Amber's Story: Rock Bottom to a Life of Strength and Love
I lived at rock bottom for years and found the strength to pull myself through hell and come out better and stronger than ever.
I was with my husband for six years. At first, it all seemed too good to be true; he was amazing to me and my son. We ended up having three children together. Slowly, through the years, he began showing his true colors: super controlling, manipulative, and eventually mentally and physically abusive. I found distance growing between my family and my friends; the only person I had was him. Day in and day out, I constantly heard how ugly and fat I was, then he would love bomb me, saying how much he loved me and that he didn’t mean those things.
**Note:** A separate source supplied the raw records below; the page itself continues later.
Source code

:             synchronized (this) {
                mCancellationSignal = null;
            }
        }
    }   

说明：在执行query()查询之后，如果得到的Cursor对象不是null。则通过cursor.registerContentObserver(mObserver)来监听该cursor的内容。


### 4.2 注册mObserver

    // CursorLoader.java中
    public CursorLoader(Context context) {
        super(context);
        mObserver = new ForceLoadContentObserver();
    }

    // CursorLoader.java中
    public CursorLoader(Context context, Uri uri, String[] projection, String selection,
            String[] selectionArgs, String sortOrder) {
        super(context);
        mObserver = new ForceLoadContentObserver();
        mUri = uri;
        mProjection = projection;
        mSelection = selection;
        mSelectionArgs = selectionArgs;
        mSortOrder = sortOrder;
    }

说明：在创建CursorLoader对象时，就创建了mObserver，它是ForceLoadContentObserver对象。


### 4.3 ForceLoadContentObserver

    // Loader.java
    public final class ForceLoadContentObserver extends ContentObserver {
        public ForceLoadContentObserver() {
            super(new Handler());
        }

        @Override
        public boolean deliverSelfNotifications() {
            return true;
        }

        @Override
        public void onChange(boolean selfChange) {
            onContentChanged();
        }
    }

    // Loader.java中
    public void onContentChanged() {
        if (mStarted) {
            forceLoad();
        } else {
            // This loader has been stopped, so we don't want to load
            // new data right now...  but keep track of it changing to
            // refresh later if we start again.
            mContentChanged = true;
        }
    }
When I was pregnant with our second son, the physical abuse started—hitting me, throwing me to the floor, burning me with cigarettes, even shooting a gun off right next to my head. The domestic violence in the home became extremely toxic for my children, and soon CPS was at my door taking them away. He then isolated me completely from my family. I had no one but him, not even my children. Now, I was the only one left to abuse and manipulate. The verbal attacks became relentless, and the beatings more severe. Every time I tried to leave, I would find myself giving in to his apologies and back at home with him. Eventually, he started talking to other women, and I felt like I was losing everything—my kids, my family, all my friends—and now I was losing the last toxic thing I had. Feeling overwhelmed, I got extremely intoxicated, knowing he was trying to hook up with another woman. When I tried to talk to him about how much it hurt me, he dismissed me. Not in the right state of mind, feeling like the only way out was to die, I locked myself in the bathroom and slit my wrist in three different places. When he found me, he screamed at me and took pictures of me on the floor in my blood for 20 minutes before calling for help. Naturally, I was hospitalized for five days. While I was there, my husband cheated on me multiple times. He swore it was all over when I got out, that we would have a fresh start and he would just love me. That lasted a day. He forced me out of my own home to bring another woman in to sleep with her multiple times. It was then I reached out to my family and started planning my escape.
I moved in with my grandmother, got a new car and a new job, and filed a protection order against my husband. I rebuilt relationships with my family and my children, started taking medication, and began extensive trauma therapy and groups 3-4 times a week.
Getting closer to happiness meant leaving my narcissistic ex-husband in the past and getting the help I needed to heal. I developed an amazing relationship with my family and kids, and found a man who truly loves me and treats me the way I deserve to be treated.
I identify with Beautiful Disaster because It’s a beautiful brand that empowers women and brings them together.
I can't choose a favorite collection because I love them all!
Comments
Tammy said:
Way to go sister! So glad you escaped hell! Keep on keeping on!